What is needed is a word-for-word copy of every record below, minus the pictures.
START Data under study
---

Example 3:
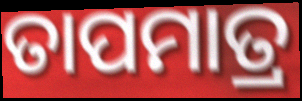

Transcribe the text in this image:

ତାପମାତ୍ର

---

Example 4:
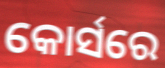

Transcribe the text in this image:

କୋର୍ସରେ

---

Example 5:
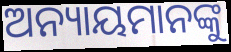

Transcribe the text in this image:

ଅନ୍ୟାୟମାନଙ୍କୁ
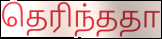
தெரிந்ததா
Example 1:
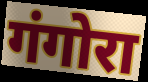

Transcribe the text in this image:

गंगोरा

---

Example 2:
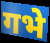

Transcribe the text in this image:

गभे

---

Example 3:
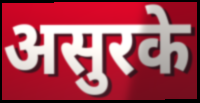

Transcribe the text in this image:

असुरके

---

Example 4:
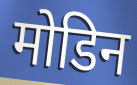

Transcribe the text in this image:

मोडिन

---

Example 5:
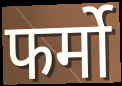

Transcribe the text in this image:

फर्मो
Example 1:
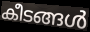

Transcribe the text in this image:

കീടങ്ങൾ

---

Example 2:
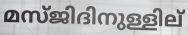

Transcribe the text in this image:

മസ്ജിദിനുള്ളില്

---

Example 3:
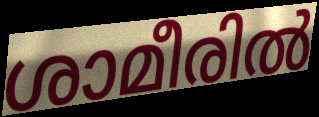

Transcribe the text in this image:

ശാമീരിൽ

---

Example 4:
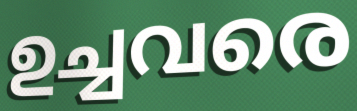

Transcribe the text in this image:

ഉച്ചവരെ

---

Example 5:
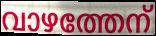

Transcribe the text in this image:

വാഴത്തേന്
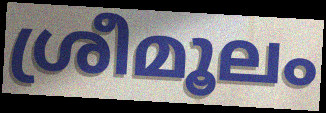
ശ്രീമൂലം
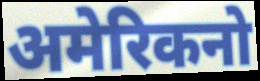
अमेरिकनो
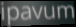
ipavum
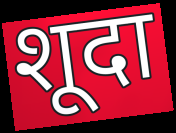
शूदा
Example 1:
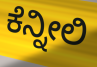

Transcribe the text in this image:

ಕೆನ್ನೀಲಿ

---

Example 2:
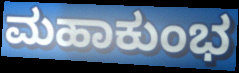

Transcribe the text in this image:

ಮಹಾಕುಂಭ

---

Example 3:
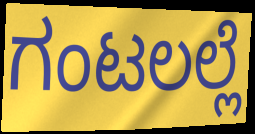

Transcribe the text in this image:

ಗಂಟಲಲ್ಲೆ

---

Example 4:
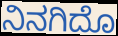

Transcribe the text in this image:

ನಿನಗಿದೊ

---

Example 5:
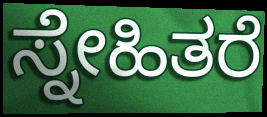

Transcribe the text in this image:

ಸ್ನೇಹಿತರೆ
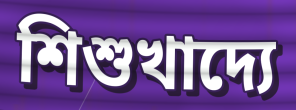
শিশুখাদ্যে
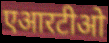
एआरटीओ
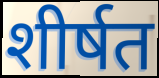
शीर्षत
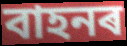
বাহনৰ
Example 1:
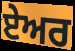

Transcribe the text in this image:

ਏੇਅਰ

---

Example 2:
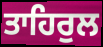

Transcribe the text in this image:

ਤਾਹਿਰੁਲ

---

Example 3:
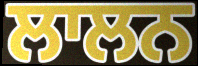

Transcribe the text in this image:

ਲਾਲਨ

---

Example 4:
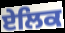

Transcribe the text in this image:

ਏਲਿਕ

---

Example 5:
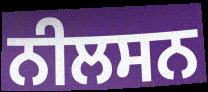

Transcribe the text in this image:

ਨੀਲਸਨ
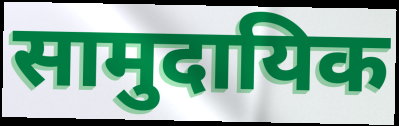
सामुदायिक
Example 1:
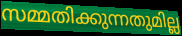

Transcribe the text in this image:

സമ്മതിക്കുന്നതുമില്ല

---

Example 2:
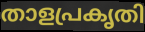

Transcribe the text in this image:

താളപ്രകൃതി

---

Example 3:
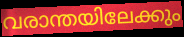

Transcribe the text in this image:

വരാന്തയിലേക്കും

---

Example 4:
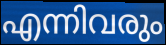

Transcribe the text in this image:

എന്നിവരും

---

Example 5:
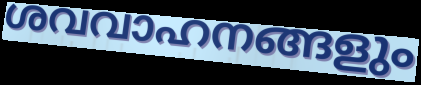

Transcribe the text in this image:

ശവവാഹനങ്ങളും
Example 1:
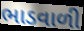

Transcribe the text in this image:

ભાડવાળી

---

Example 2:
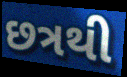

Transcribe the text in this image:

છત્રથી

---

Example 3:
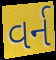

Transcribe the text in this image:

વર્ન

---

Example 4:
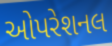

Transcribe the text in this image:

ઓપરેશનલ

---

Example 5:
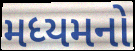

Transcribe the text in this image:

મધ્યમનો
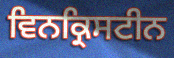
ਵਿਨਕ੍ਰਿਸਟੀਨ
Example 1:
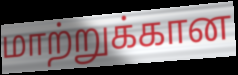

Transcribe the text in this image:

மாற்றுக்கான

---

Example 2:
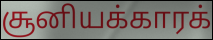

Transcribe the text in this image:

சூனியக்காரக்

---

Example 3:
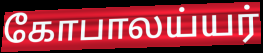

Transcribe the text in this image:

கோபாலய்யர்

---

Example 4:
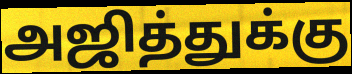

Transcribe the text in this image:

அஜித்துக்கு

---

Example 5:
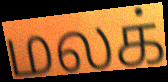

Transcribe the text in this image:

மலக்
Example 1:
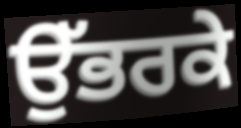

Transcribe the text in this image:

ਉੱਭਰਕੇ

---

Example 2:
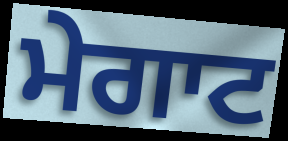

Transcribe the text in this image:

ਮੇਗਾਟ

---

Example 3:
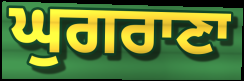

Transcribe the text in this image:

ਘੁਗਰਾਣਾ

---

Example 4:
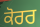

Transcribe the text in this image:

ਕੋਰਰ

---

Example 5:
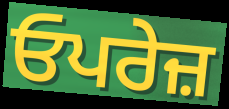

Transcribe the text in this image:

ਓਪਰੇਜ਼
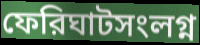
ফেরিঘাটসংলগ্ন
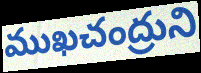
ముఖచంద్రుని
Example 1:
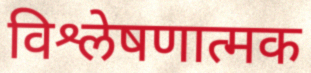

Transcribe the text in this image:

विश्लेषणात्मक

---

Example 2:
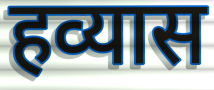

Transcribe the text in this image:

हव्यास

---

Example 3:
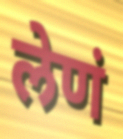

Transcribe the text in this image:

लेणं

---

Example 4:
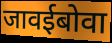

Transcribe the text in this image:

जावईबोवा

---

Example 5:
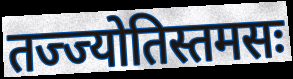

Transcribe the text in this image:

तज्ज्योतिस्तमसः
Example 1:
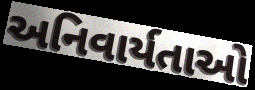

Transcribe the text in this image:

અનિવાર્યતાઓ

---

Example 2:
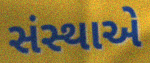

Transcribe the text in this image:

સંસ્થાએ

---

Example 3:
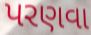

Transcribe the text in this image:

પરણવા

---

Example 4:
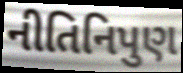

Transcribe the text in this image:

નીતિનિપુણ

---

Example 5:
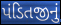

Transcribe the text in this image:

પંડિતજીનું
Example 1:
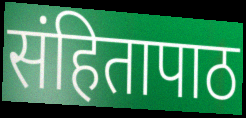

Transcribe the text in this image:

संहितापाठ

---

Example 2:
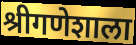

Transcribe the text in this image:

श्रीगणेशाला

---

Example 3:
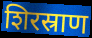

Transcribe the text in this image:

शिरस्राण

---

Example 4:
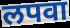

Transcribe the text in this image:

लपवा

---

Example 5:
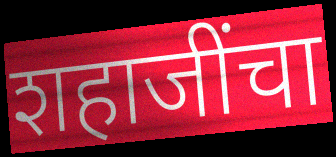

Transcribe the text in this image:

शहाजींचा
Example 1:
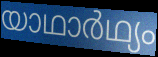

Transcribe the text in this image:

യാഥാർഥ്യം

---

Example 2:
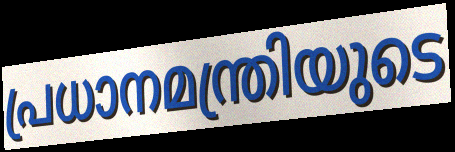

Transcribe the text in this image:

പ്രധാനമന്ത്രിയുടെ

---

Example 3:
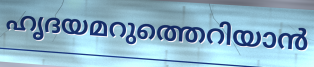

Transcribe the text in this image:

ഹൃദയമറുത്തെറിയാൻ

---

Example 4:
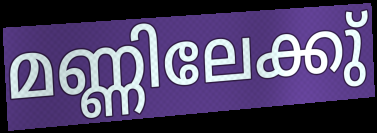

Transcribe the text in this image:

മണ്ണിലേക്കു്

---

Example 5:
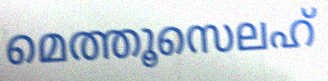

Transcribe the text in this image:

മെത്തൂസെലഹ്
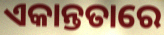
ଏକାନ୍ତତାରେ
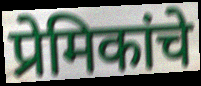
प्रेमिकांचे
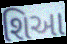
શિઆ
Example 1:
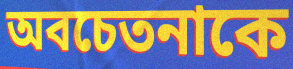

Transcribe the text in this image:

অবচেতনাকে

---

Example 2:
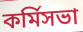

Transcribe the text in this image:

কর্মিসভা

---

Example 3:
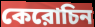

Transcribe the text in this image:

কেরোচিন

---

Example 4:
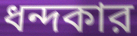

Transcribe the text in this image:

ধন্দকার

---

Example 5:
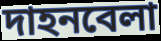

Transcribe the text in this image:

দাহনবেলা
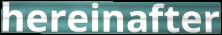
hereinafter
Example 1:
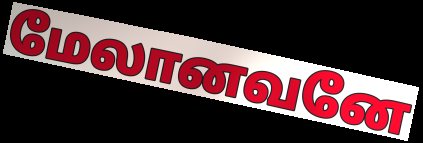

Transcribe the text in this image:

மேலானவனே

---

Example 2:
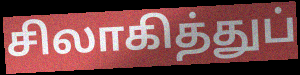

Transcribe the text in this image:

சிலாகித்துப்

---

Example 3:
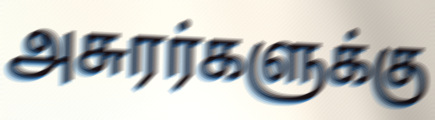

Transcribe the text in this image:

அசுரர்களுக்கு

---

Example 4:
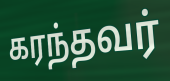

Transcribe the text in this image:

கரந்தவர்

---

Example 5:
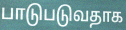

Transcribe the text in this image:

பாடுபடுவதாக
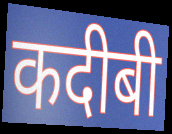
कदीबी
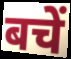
END Data under study
=== Exercise output ===
---

Example 3:

Transcribe the text in this image:

ତାପମାତ୍ର

---

Example 4:

Transcribe the text in this image:

କୋର୍ସରେ

---

Example 5:

Transcribe the text in this image:

ଅନ୍ୟାୟମାନଙ୍କୁ
தெரிந்ததா
Example 1:

Transcribe the text in this image:

गंगोरा

---

Example 2:

Transcribe the text in this image:

गभे

---

Example 3:

Transcribe the text in this image:

असुरके

---

Example 4:

Transcribe the text in this image:

मोडिन

---

Example 5:

Transcribe the text in this image:

फर्मो
Example 1:

Transcribe the text in this image:

കീടങ്ങൾ

---

Example 2:

Transcribe the text in this image:

മസ്ജിദിനുള്ളില്

---

Example 3:

Transcribe the text in this image:

ശാമീരിൽ

---

Example 4:

Transcribe the text in this image:

ഉച്ചവരെ

---

Example 5:

Transcribe the text in this image:

വാഴത്തേന്
ശ്രീമൂലം
अमेरिकनो
ipavum
शूदा
Example 1:

Transcribe the text in this image:

ಕೆನ್ನೀಲಿ

---

Example 2:

Transcribe the text in this image:

ಮಹಾಕುಂಭ

---

Example 3:

Transcribe the text in this image:

ಗಂಟಲಲ್ಲೆ

---

Example 4:

Transcribe the text in this image:

ನಿನಗಿದೊ

---

Example 5:

Transcribe the text in this image:

ಸ್ನೇಹಿತರೆ
শিশুখাদ্যে
एआरटीओ
शीर्षत
বাহনৰ
Example 1:

Transcribe the text in this image:

ਏੇਅਰ

---

Example 2:

Transcribe the text in this image:

ਤਾਹਿਰੁਲ

---

Example 3:

Transcribe the text in this image:

ਲਾਲਨ

---

Example 4:

Transcribe the text in this image:

ਏਲਿਕ

---

Example 5:

Transcribe the text in this image:

ਨੀਲਸਨ
सामुदायिक
Example 1:

Transcribe the text in this image:

സമ്മതിക്കുന്നതുമില്ല

---

Example 2:

Transcribe the text in this image:

താളപ്രകൃതി

---

Example 3:

Transcribe the text in this image:

വരാന്തയിലേക്കും

---

Example 4:

Transcribe the text in this image:

എന്നിവരും

---

Example 5:

Transcribe the text in this image:

ശവവാഹനങ്ങളും
Example 1:

Transcribe the text in this image:

ભાડવાળી

---

Example 2:

Transcribe the text in this image:

છત્રથી

---

Example 3:

Transcribe the text in this image:

વર્ન

---

Example 4:

Transcribe the text in this image:

ઓપરેશનલ

---

Example 5:

Transcribe the text in this image:

મધ્યમનો
ਵਿਨਕ੍ਰਿਸਟੀਨ
Example 1:

Transcribe the text in this image:

மாற்றுக்கான

---

Example 2:

Transcribe the text in this image:

சூனியக்காரக்

---

Example 3:

Transcribe the text in this image:

கோபாலய்யர்

---

Example 4:

Transcribe the text in this image:

அஜித்துக்கு

---

Example 5:

Transcribe the text in this image:

மலக்
Example 1:

Transcribe the text in this image:

ਉੱਭਰਕੇ

---

Example 2:

Transcribe the text in this image:

ਮੇਗਾਟ

---

Example 3:

Transcribe the text in this image:

ਘੁਗਰਾਣਾ

---

Example 4:

Transcribe the text in this image:

ਕੋਰਰ

---

Example 5:

Transcribe the text in this image:

ਓਪਰੇਜ਼
ফেরিঘাটসংলগ্ন
ముఖచంద్రుని
Example 1:

Transcribe the text in this image:

विश्लेषणात्मक

---

Example 2:

Transcribe the text in this image:

हव्यास

---

Example 3:

Transcribe the text in this image:

लेणं

---

Example 4:

Transcribe the text in this image:

जावईबोवा

---

Example 5:

Transcribe the text in this image:

तज्ज्योतिस्तमसः
Example 1:

Transcribe the text in this image:

અનિવાર્યતાઓ

---

Example 2:

Transcribe the text in this image:

સંસ્થાએ

---

Example 3:

Transcribe the text in this image:

પરણવા

---

Example 4:

Transcribe the text in this image:

નીતિનિપુણ

---

Example 5:

Transcribe the text in this image:

પંડિતજીનું
Example 1:

Transcribe the text in this image:

संहितापाठ

---

Example 2:

Transcribe the text in this image:

श्रीगणेशाला

---

Example 3:

Transcribe the text in this image:

शिरस्राण

---

Example 4:

Transcribe the text in this image:

लपवा

---

Example 5:

Transcribe the text in this image:

शहाजींचा
Example 1:

Transcribe the text in this image:

യാഥാർഥ്യം

---

Example 2:

Transcribe the text in this image:

പ്രധാനമന്ത്രിയുടെ

---

Example 3:

Transcribe the text in this image:

ഹൃദയമറുത്തെറിയാൻ

---

Example 4:

Transcribe the text in this image:

മണ്ണിലേക്കു്

---

Example 5:

Transcribe the text in this image:

മെത്തൂസെലഹ്
ଏକାନ୍ତତାରେ
प्रेमिकांचे
શિઆ
Example 1:

Transcribe the text in this image:

অবচেতনাকে

---

Example 2:

Transcribe the text in this image:

কর্মিসভা

---

Example 3:

Transcribe the text in this image:

কেরোচিন

---

Example 4:

Transcribe the text in this image:

ধন্দকার

---

Example 5:

Transcribe the text in this image:

দাহনবেলা
hereinafter
Example 1:

Transcribe the text in this image:

மேலானவனே

---

Example 2:

Transcribe the text in this image:

சிலாகித்துப்

---

Example 3:

Transcribe the text in this image:

அசுரர்களுக்கு

---

Example 4:

Transcribe the text in this image:

கரந்தவர்

---

Example 5:

Transcribe the text in this image:

பாடுபடுவதாக
कदीबी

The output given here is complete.